I hated the location, too. “Deep in the heart of Texas” it was, halfway between Waco and Austin. A native once told me how great it was to be there – we were only two or three hours away from several completely different climates and terrain! Everything from forests to mountains to desert to seashore, and with several big cities to boot! I had to tell him…if you have to drive two to three hours to find something good, is that really a selling point?
I hated the unit. We were the “red-headed stepchildren,” a non-standard company of computer geeks and other misfits. Usually ignored by higher command, the only time they paid attention to us was when our 24/7 shift schedule interfered with their plans for training. Of course, the usual solution was to ignore our schedule, and bring everyone in on our sleep time to work in the motor pool or attend CTT classes. The only good thing was that we were behind a locked gate with a buzzer, so when the higher-ups came to check on us, we had enough warning to make sure everyone looked busy…or at least, awake when the Battalion Commander stopped by.
I wasn’t alone in my feelings, though. Complaining about the unit, the mission, the equipment, and everything else was the single most common topic of conversation – after all, such complaining is the ancient right of enlisted soldiers, and we all did our part to keep up tradition.

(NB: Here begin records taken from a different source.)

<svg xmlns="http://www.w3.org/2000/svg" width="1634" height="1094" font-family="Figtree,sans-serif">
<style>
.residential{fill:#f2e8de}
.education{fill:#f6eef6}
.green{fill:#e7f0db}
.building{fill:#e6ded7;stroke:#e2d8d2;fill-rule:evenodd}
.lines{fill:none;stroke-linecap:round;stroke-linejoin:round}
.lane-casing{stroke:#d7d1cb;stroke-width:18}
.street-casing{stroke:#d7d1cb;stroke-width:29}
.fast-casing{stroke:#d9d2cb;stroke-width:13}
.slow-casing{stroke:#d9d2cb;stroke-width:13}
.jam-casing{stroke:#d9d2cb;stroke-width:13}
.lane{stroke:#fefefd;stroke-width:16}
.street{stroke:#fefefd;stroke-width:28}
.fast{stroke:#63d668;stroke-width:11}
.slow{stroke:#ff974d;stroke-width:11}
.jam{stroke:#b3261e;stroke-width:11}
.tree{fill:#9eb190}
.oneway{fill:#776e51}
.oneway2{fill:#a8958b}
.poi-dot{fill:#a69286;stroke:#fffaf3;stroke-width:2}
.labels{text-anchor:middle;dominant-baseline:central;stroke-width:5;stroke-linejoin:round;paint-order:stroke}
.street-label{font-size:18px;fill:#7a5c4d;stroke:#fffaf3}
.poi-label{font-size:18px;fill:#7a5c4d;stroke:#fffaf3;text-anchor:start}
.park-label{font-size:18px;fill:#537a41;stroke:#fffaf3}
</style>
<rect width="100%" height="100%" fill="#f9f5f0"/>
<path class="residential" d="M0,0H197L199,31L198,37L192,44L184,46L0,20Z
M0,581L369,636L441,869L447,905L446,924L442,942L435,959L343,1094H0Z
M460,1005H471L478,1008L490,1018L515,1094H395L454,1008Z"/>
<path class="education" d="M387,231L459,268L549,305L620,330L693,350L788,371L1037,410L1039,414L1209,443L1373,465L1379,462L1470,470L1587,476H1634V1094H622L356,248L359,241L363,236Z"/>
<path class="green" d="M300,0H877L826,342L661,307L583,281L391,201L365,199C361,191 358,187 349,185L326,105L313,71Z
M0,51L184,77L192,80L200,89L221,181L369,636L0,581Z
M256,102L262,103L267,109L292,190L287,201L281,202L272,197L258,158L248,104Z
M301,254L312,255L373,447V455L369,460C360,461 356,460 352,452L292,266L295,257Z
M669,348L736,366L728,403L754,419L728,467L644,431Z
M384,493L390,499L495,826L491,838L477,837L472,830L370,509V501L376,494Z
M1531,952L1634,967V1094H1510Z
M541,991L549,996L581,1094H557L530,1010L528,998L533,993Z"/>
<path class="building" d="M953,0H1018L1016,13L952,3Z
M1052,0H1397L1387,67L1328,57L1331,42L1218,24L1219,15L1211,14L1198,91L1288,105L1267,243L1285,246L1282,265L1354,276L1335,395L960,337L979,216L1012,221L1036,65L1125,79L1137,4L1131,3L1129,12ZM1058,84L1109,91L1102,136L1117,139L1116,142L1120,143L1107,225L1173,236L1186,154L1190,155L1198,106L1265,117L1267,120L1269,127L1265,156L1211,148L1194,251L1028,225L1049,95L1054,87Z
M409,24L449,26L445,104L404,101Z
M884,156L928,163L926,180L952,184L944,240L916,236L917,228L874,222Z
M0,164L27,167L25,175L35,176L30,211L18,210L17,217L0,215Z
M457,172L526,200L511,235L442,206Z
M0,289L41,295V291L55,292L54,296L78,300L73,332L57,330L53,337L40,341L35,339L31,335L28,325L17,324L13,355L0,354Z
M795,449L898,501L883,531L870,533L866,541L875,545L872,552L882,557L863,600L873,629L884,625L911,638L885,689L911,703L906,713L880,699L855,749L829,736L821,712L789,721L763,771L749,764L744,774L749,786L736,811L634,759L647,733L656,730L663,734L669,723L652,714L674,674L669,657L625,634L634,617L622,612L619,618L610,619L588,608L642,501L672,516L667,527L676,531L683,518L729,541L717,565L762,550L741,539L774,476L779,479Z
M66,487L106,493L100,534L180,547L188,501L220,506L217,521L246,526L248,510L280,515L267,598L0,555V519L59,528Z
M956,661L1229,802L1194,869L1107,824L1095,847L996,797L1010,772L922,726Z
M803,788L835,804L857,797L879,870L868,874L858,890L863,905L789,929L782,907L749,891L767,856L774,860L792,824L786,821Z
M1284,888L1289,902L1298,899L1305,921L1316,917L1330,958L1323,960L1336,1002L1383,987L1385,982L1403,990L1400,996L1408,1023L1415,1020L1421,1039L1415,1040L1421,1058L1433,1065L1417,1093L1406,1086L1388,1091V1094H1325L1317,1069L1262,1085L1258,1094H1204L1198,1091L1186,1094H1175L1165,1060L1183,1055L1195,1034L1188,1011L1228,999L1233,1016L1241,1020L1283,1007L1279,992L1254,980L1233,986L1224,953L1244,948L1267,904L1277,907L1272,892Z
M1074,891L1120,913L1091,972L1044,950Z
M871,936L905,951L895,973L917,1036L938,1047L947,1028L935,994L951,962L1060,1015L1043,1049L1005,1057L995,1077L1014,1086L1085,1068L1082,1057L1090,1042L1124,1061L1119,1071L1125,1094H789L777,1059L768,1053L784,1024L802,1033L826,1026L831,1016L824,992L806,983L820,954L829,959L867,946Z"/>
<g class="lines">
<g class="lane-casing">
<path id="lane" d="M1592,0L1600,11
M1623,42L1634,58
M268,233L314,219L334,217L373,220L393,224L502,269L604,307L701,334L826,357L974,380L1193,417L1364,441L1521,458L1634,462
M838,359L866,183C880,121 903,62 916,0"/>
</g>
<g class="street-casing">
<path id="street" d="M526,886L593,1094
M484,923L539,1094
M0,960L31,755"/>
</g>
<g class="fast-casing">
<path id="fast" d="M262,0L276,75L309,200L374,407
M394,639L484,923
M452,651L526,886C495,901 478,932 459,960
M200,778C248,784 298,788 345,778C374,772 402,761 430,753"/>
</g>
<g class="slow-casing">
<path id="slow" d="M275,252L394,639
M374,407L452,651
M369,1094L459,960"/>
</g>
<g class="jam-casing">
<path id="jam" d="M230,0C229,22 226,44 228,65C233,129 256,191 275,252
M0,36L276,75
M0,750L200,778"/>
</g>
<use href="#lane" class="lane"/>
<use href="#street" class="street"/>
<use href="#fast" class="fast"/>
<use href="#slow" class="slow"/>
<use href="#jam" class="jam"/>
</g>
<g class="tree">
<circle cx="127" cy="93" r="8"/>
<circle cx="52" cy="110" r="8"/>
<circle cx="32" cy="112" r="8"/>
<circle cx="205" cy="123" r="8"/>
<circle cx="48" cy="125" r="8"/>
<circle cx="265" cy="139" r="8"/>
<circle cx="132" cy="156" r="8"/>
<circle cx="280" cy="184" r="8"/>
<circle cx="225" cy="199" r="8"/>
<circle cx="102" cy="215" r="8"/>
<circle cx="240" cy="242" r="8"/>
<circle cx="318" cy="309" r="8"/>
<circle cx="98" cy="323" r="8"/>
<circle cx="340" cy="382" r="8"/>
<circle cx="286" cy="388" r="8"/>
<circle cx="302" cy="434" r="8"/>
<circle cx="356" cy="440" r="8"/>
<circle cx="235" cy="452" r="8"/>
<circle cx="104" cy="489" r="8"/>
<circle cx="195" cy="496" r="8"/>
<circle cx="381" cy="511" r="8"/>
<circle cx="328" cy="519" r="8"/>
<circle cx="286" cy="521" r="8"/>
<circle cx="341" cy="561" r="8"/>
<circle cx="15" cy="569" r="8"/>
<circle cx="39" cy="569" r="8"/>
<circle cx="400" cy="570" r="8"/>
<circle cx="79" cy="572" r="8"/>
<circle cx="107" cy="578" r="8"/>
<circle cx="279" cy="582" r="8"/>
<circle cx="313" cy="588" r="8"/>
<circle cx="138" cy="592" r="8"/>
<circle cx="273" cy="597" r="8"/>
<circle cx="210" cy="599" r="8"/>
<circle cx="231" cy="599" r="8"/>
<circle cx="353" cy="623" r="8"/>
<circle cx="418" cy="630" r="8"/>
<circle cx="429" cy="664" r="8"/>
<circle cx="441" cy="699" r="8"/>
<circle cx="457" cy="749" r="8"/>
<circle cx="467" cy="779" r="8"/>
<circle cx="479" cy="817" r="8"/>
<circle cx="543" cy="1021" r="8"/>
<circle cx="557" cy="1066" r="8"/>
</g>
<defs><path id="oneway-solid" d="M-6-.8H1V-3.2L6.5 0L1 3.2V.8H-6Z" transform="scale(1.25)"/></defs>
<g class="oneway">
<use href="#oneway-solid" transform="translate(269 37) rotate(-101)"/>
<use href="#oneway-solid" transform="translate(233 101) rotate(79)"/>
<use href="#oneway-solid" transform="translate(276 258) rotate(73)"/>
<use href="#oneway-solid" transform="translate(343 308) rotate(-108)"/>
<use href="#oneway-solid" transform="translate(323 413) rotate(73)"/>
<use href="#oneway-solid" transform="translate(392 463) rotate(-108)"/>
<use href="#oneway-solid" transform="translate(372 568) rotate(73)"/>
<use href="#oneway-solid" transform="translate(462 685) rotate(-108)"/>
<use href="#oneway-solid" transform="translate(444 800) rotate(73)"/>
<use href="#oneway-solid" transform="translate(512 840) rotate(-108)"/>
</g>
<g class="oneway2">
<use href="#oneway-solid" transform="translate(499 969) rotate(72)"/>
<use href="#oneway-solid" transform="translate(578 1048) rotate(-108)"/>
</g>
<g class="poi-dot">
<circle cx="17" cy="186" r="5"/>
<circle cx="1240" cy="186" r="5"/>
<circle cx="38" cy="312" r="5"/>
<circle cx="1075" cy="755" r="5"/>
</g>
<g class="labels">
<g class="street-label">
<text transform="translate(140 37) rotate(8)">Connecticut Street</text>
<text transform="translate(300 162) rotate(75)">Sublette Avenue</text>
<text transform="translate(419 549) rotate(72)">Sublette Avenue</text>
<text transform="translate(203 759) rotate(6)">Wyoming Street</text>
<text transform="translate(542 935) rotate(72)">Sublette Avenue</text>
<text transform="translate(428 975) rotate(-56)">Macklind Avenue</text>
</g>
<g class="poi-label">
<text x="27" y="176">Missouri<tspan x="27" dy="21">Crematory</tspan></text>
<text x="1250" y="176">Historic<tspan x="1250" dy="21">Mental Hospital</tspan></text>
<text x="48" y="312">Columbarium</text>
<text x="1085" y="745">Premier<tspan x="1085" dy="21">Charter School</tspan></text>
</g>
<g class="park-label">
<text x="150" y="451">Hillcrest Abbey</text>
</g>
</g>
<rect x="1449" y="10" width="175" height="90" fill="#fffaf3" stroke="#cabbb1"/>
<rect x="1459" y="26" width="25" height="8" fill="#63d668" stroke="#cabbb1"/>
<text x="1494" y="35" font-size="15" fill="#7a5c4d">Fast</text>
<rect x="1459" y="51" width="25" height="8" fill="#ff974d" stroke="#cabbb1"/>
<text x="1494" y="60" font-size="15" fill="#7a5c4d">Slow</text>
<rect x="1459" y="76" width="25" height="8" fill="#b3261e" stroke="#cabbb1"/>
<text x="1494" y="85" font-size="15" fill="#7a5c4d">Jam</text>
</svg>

When we deployed to Saudi Arabia for Desert Shield, I started to realize that for all the problems, there were some good in the 13th DPU. For starters, we were a team. We didn’t all like each other, but anyone from outside the gates was an intruder, and was treated as such. We also knew our stuff, and knew what we could do. Our sister unit from Ft. Bragg brought over the newer equipment that was slated to replace ours – we both did the same job, but their newer gear was supposed to do it faster and better. In less than a month, though, our workload started to increase…because their systems couldn’t keep up. Before we were done, we were processing about four times as much data as we did back on Ft. Hood, while our sister unit was struggling to manage a third of our workload.

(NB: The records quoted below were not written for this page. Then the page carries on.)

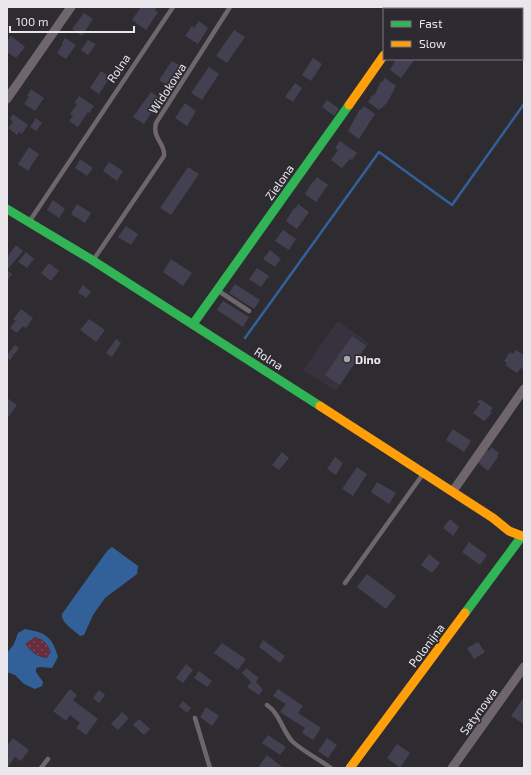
<svg xmlns="http://www.w3.org/2000/svg" width="531" height="775" font-family="'Exo 2',sans-serif">
  <style>
    .built { fill: #38313e }
    .grass { fill: url(#grass-dots) }
    .water { fill: #32619a; fill-rule: evenodd }
    .lines { fill: none; stroke-linecap: round; stroke-linejoin: round }
    .stream { stroke: #32619a; stroke-width: 2.5 }
    .building { fill: #434151 }
    .lane { stroke: #6f656c; stroke-width: 4.5 }
    .street { stroke: #6f656c; stroke-width: 9 }
    .fast { stroke: #30b455; stroke-width: 9 }
    .slow { stroke: #ff9f0a; stroke-width: 9 }
    .poi-dot { fill: #a8a5aa; stroke: #2e2a32; stroke-width: 1.5 }
    .labels { text-anchor: middle; dominant-baseline: central; stroke-width: 3.5; stroke-linejoin: round; paint-order: stroke }
    .street-label { font-size: 12px; fill: #e9e6ec; stroke: #2e2a32 }
    .poi-label { font-size: 12px; font-weight: bold; fill: #e9e6ec; stroke: #2e2a32; text-anchor: start }
  </style>
  <defs>
    <pattern id="grass-dots" width="8" height="8" patternUnits="userSpaceOnUse"><rect width="8" height="8" fill="#682c3f"/><path d="M2 2h.1M6 6h.1" fill="none" stroke="#7e4b5b" stroke-width="1.8" stroke-linecap="round"/></pattern>
  </defs>
  <rect width="100%" height="100%" fill="#2e2c30"/>
  <path class="built" d="M338,321L369,343L336,391L303,370Z"/>
  <path class="grass" d="M35,637C44,639 46,643 51,651L47,658C37,656 32,652 24,644Z"/>
  <path class="water" d="M112,547L138,566L137,574L105,598L93,615L84,635L80,636C74,630 61,623 62,614L107,551Z
    M25,629C46,633 52,636 58,657L52,668L40,667L36,668V672L43,682L42,686L35,689L24,684L15,675L7,672V653L14,644L18,633ZM35,637C44,639 46,643 51,651L47,658C37,657 32,652 25,644Z"/>
  <g class="lines">
    <path class="stream" d="M245,338L379,152L452,205L524,104"/>
  </g>
  <path class="building" d="M141,7H157L155,10L158,12L146,30L132,20Z
    M84,13L93,19L82,36L72,29Z
    M199,21L208,28L198,44L185,36L192,26L194,28Z
    M234,30L245,37L227,63L216,56Z
    M11,36L25,47L16,58L7,52V41Z
    M65,38L76,45L66,59L57,53L63,44L62,43Z
    M88,40L96,44L88,55L81,50Z
    M313,58L322,64L311,81L302,75Z
    M396,59H415L401,78L390,70Z
    M172,61L182,67L169,87L159,80Z
    M209,67L219,74L202,100L191,93Z
    M101,71L110,77L99,94L90,88Z
    M385,78L396,86L387,103L379,110L368,102L371,98L370,97L375,94L381,81L382,82Z
    M295,83L302,88L293,102L285,97Z
    M31,89L44,98L35,111L24,104L29,97L27,96Z
    M151,92L161,99L144,124L133,117Z
    M79,96L94,106L89,113L88,112L78,127L69,121L73,116L70,114L77,104L74,103Z
    M327,100L339,109L334,116L322,107Z
    M185,103L196,111L187,126L175,118Z
    M364,106L375,114L359,139L348,131L360,109L361,110Z
    M13,114L28,125L22,134L19,132L17,135L8,128L13,122L10,119Z
    M36,118L42,123L36,131L30,127Z
    M340,141L357,153L352,160L350,159L342,168L331,160L338,150L335,148Z
    M29,147L39,154L28,171L18,164Z
    M80,159L93,168L87,176L75,168Z
    M109,162L123,171L117,181L103,171Z
    M188,167L199,174L171,215L160,208Z
    M317,177L328,185L316,202L305,194L313,181L314,182Z
    M53,200L65,209L59,218L47,210Z
    M77,204L91,213L85,223L71,214Z
    M298,204L309,212L297,229L286,221L294,208L295,209Z
    M126,226L138,234L131,245L118,237Z
    M283,230L296,239L289,250L275,241Z
    M16,245L23,251L7,270L12,274L7,281V257Z
    M270,250L281,259L275,267L263,259Z
    M26,252L34,259L27,268L18,262Z
    M171,259L192,273L183,286L163,272Z
    M49,263L59,271L51,281L41,273Z
    M257,268L269,276L261,287L249,279Z
    M235,284L260,300L254,309L229,293Z
    M83,285L91,292L86,298L78,292Z
    M223,301L249,317L243,327L217,310Z
    M21,309L33,318L26,328L23,326L17,333L10,328L16,321L13,319Z
    M89,319L105,330L96,342L80,330Z
    M352,336L366,346L340,385L325,375Z
    M116,339L121,343L112,357L106,353Z
    M15,345L19,348L10,360L7,358V355Z
    M516,350L524,355V368L523,369L521,368L517,373L505,365L507,363L504,361L510,352L513,354Z
    M7,398L17,405L7,419Z
    M480,399L493,408L490,411L492,412L490,415L484,421L473,413L480,404L477,402Z
    M453,429L471,441L464,452L446,440Z
    M491,447L499,453L497,456L498,457L488,471L477,462L486,449L489,451Z
    M282,452L289,458L279,470L272,465Z
    M335,457L343,463L336,475L327,469Z
    M357,467L367,474L353,496L342,489Z
    M377,482L396,493L389,504L371,492Z
    M450,519L459,527L453,536L443,528Z
    M469,542L487,555L480,565L462,552Z
    M429,554L440,563L432,573L421,565Z
    M367,574L396,596L386,609L357,587Z
    M263,640L285,656L280,663L259,647Z
    M478,642L485,652L474,659L467,648Z
    M222,643L246,659L238,670L214,653Z
    M186,664L193,670L183,683L176,678Z
    M246,668L259,678L256,682L263,690L259,695L247,687L251,682L242,673Z
    M199,671L212,681L207,687L194,678Z
    M70,689L77,695L73,700L98,719L86,735L76,728L80,723L70,715L66,721L53,711Z
    M278,689L303,706L298,713L321,728L313,740L302,733L305,728L280,712L286,704L273,696Z
    M99,690L105,695L99,703L93,698Z
    M524,697V724L511,716Z
    M183,701L191,708L187,713L179,706Z
    M206,707L219,716L212,726L200,717Z
    M122,712L129,718L118,730L111,724Z
    M139,719L150,729L144,735L133,725Z
    M268,735L286,747L280,755L262,743Z
    M13,738L29,750L21,761L15,757L7,768V746Z
    M327,738L337,745L328,758L318,751Z
    M397,744L410,753L400,768L387,758Z
    M267,755L281,766L280,768H258Z"/>
  <g class="lines">
    <path class="lane" d="M29,222L173,7
      M94,259L164,156C166,144 152,139 156,123L230,7
      M217,290L249,311
      M345,583L423,474
      M267,705C280,714 282,730 292,741C301,750 320,760 331,768
      M195,718L210,768
      M41,768L48,759"/>
    <path class="street" d="M416,9L418,7
      M7,99L71,7
      M453,491L524,389
      M452,768L524,667"/>
    <path class="fast" d="M7,209L92,260L320,406
      M193,324L349,105
      M465,613L522,536"/>
    <path class="slow" d="M349,105L384,55
      M320,406L493,518L509,531L522,536
      M350,768L465,613"/>
  </g>
  <circle class="poi-dot" cx="347" cy="359" r="4"/>
  <g class="labels">
    <g class="street-label">
      <text transform="translate(118 68) rotate(-56)">Rolna</text>
      <text transform="translate(167 88) rotate(-57)">Widokowa</text>
      <text transform="translate(279 182) rotate(-55)">Zielona</text>
      <text transform="translate(269 358) rotate(33)">Rolna</text>
      <text transform="translate(426 645) rotate(-53)">Polonijna</text>
      <text transform="translate(478 711) rotate(-54)">Satynowa</text>
    </g>
    <g class="poi-label">
      <text x="355" y="359">Dino</text>
    </g>
  </g>
  <rect width="531" height="775" fill="none" stroke="#e9e6ec" stroke-width="16"/>
  <rect x="383" y="8" width="140" height="52" fill="#2e2a32" stroke="#79757c"/>
  <rect x="391" y="21" width="20" height="6" fill="#30b455" stroke="#79757c"/>
  <text x="419" y="28" font-size="12" fill="#e9e6ec">Fast</text>
  <rect x="391" y="41" width="20" height="6" fill="#ff9f0a" stroke="#79757c"/>
  <text x="419" y="48" font-size="12" fill="#e9e6ec">Slow</text>
  <path d="M10 26v6h124v-6" fill="none" stroke="#e9e6ec" stroke-width="2"/>
  <text x="16" y="26" font-size="12" fill="#e9e6ec" stroke="#2e2a32" stroke-width="3" paint-order="stroke">100 m</text>
</svg>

Our team spirit showed up at home, too. We were tasked as the “OPFOR” for a Battalion exercise. Our little detachment of about 40 soldiers was supposed to attack the dug-in defenses of the main unit…over 150 defenders. We tore them up. Our CO brought in a helicopter from another unit to let us attack from the skies, while a tiny group with a loudspeaker practiced Psychological Warfare, shouting insults at the soldiers in foxholes. While their eyes were on the sky and their ears tuned to the speakers, the rest of us crept right in past their lines, blasting the defenders from behind, taking out their generators with flour or chalk “grenades,” and generally wreaking havoc. Our commander, armed only with her pistol (yes, that’s HER pistol) managed to storm their command post single-handedly – only to find that another of our soldiers had beaten her there and had already captured their CO and their guidon. (That’s “unit flag” for you civilian types.) We took so few casualties that during the after-action brief, the other unit accused us of taking the batteries out of our “laser-tag” gear, and tried to prove it by hitting us with their lasers while we stood in formation, knowing that our gear would be inactive…the loud beeps from our equipment drowning out the Exercise Judge’s speech were the final proof that they could only hit us when we were standing still.

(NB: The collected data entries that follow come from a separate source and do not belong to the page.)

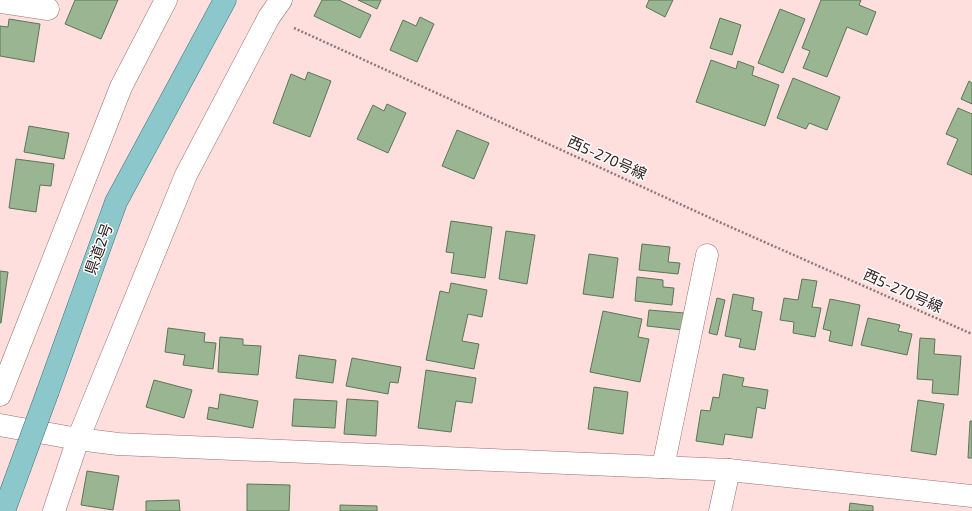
<svg xmlns="http://www.w3.org/2000/svg" width="972" height="511" viewBox="0 0 972 511" font-family="'Exo 2','Noto Sans JP',sans-serif">
  <style>
    .building { fill: #99b592; stroke: #5c7655 }
    .lines { fill: none; stroke-linecap: round; stroke-linejoin: round }
    .street-casing { stroke: #9c6f6e; stroke-width: 23 }
    .primary-casing { stroke: #3a7477; stroke-width: 23 }
    .path { stroke: #907878; stroke-width: 2.5; stroke-dasharray: 2 2; stroke-linecap: butt }
    .street { stroke: #fff; stroke-width: 22 }
    .primary { stroke: #8cc8cb; stroke-width: 22 }
    .primary-bridge-casing { stroke: #3a7477; stroke-width: 23; stroke-linecap: butt }
    .primary-bridge { stroke: #8cc8cb; stroke-width: 22 }
    .labels { text-anchor: middle; stroke-width: 3; stroke-linejoin: round; paint-order: stroke }
    .street-label { font-size: 15px; fill: #2e1c1c; stroke: #fff }
  </style>
  <rect width="100%" height="100%" fill="#fedfde"/>
  <g class="building">
    <path d="M75,0h43l-17,39 -36,-15z"/>
    <path d="M322,0h17l32,15 -11,23 -46,-22z"/>
    <path d="M358,0h23l-4,9z"/>
    <path d="M649,0h24l-8,17 -19,-10z"/>
    <path d="M821,0h40l-2,5 17,7 -9,23 -20,-8 -20,50 -24,-9 7,-17 -8,-3z"/>
    <path d="M780,9l25,10 -22,54 -25,-10z"/>
    <path d="M420,17l14,7 -17,38 -27,-12 13,-30 13,6z"/>
    <path d="M720,18l21,7 -9,30 -22,-7z"/>
    <path d="M9,19l31,5 -6,38 -34,-6v-30l8,1z"/>
    <path d="M711,60l25,9 2,-8 16,6 -2,8 27,10 -14,41 -69,-24z"/>
    <path d="M308,72l23,9 -21,56 -37,-14 18,-49 14,6z"/>
    <path d="M793,78l47,19 -13,33 -18,-7 -3,6 -29,-11z"/>
    <path d="M969,81l3,2v21l-11,-5z"/>
    <path d="M387,104l19,9 -18,40 -31,-14 16,-34 11,6z"/>
    <path d="M958,108l14,6v61l-25,-11 11,-25 -12,-5z"/>
    <path d="M29,126l40,7 -5,26 -40,-7z"/>
    <path d="M457,130l32,13 -15,36 -32,-13z"/>
    <path d="M16,159l38,5 -3,22 -11,-1 -4,27 -27,-4z"/>
    <path d="M451,221l41,6 -7,51 -34,-5 3,-20 -8,-1z"/>
    <path d="M506,231l29,4 -8,49 -28,-5z"/>
    <path d="M642,244l28,3 -2,15 12,1 -2,11 -39,-4z"/>
    <path d="M589,254l29,4 -5,40 -30,-4z"/>
    <path d="M0,271l8,1 -7,51h-1z"/>
    <path d="M637,277l26,3v7l11,1 -2,17 -37,-4z"/>
    <path d="M802,279l15,2 -5,26 9,1 -6,29 -22,-4 1,-11 -14,-2 4,-22 14,2z"/>
    <path d="M451,283l36,7 -5,27 -14,-3 -6,27 17,3 -5,25 -48,-9 14,-69 9,2z"/>
    <path d="M733,294l21,4 -2,12 10,2 -7,38 -16,-3 2,-8 -16,-3z"/>
    <path d="M717,298l8,2 -8,35 -8,-2z"/>
    <path d="M830,299l30,6 -8,41 -23,-5 2,-10 -8,-2z"/>
    <path d="M649,310l35,3 -1,17 -36,-4z"/>
    <path d="M603,311l39,8 -4,18 11,2 -9,43 -50,-10z"/>
    <path d="M868,318l32,7 -2,6 14,3 -5,21 -46,-10z"/>
    <path d="M168,328l37,5 -1,9 12,1 -3,26 -30,-4 2,-10 -20,-3z"/>
    <path d="M220,337l23,2v6l18,1 -3,29 -40,-3z"/>
    <path d="M920,338l15,1 -1,15 27,2 -3,39 -26,-2 1,-13 -16,-1z"/>
    <path d="M299,355l37,5 -3,23 -37,-5z"/>
    <path d="M352,358l49,9 -3,16 -8,-1 -2,12 -42,-8z"/>
    <path d="M426,370l50,8 -4,25 -16,-2 -5,31 -33,-4z"/>
    <path d="M723,374l21,4 -2,8 26,4 -3,19 -8,-2 -5,31 -27,-4 -2,11 -27,-4 5,-31 9,1 3,-14 6,1z"/>
    <path d="M154,380l38,10 -8,28 -38,-11z"/>
    <path d="M594,387l34,5 -5,42 -35,-5z"/>
    <path d="M220,394l38,7 -5,27 -46,-9 2,-12 9,2z"/>
    <path d="M294,399l43,2 -2,27 -43,-2z"/>
    <path d="M347,399l31,2 -2,35 -32,-2z"/>
    <path d="M918,400l26,4 -8,51 -25,-4z"/>
    <path d="M970,421h2v37h-4z"/>
    <path d="M87,471l32,5 -6,34 -32,-5z"/>
    <path d="M247,484l43,1 -1,26h-42z"/>
    <path d="M179,500l1,11h-34v-10z"/>
    <path d="M850,503l23,3v5h-24z"/>
    <path d="M340,505l37,1v5h-37z"/>
  </g>
  <g class="lines">
    <defs>
      <g id="street">
        <path d="M0,2l48,7"/>
        <path d="M0,395l121,-308 45,-87"/>
        <path d="M0,425l78,14 40,5 611,26 243,26"/>
        <path d="M663,467l44,-212"/>
        <path d="M54,511l24,-72 108,-264 83,-158 12,-17"/>
        <path d="M720,511l9,-41"/>
      </g>
      <path id="primary" d="M48,391l68,-189 109,-202"/>
    </defs>
    <use href="#street" class="street-casing"/>
    <use href="#primary" class="primary-casing"/>
    <path class="path" d="M294,28l423,193 255,113"/>
    <use href="#street" class="street"/>
    <use href="#primary" class="primary"/>
    <defs>
      <path id="primary-bridge" d="M4,511l44,-120"/>
    </defs>
    <use href="#primary-bridge" class="primary-bridge-casing"/>
    <use href="#primary-bridge" class="primary-bridge"/>
  </g>
  <g class="labels">
    <g class="street-label">
      <text transform="translate(607 158) rotate(24)" y="5">西5-270号線</text>
      <text transform="translate(99 249) rotate(-70)" y="5">県道2号</text>
      <text transform="translate(903 291) rotate(24)" y="5">西5-270号線</text>
    </g>
  </g>
</svg>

As much as I hated it, it is only to be expected for me to be stuck in that unit for a solid eight years. I’ve been in three other units since then, and even went back to war with one of them. But I’ve never been anywhere else with such morale, such esprit de corps. It is only in retrospect that I can see just how good I had it there. And even today, there’s still more evidence of just how close we were back in the old DPU. I’ve been contacted by people from my other three units a few times, especially in my current job – and every time, it has been from someone looking for a favor. I’ve been contacted by several people from DPU, too – and the only one who was looking for something from me was the one who wanted me to come work for him. We’ve even got our own Yahoo group, with about a dozen members, still keeping in touch from time to time – almost ten years after the unit deactivated.
So thanks, Shane, Peter, Brent, Paul, Paul, Mike, Cap’n Ron, and the rest of the gang – it’s nice to have a reminder of the good old days!